AVAILABLE DATA
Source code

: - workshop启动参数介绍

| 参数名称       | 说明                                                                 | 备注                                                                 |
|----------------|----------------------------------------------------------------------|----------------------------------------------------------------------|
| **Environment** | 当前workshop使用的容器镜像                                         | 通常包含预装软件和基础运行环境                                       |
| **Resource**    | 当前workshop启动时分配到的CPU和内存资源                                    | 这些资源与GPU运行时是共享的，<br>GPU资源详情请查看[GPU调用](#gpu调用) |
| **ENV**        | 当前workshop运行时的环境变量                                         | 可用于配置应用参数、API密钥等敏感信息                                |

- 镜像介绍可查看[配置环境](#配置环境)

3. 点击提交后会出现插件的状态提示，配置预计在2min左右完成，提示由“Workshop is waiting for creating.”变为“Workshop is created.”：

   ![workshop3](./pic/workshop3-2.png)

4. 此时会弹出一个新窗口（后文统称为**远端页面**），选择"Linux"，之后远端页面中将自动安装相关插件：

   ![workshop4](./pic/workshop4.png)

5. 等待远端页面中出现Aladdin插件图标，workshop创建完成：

ABOUT THIS TASK
Locate each line in the records that contains the string "点击提交后会出现插件的状态提示", and copy those lines in full.

ANSWER
3. 点击提交后会出现插件的状态提示，配置预计在2min左右完成，提示由“Workshop is waiting for creating.”变为“Workshop is created.”：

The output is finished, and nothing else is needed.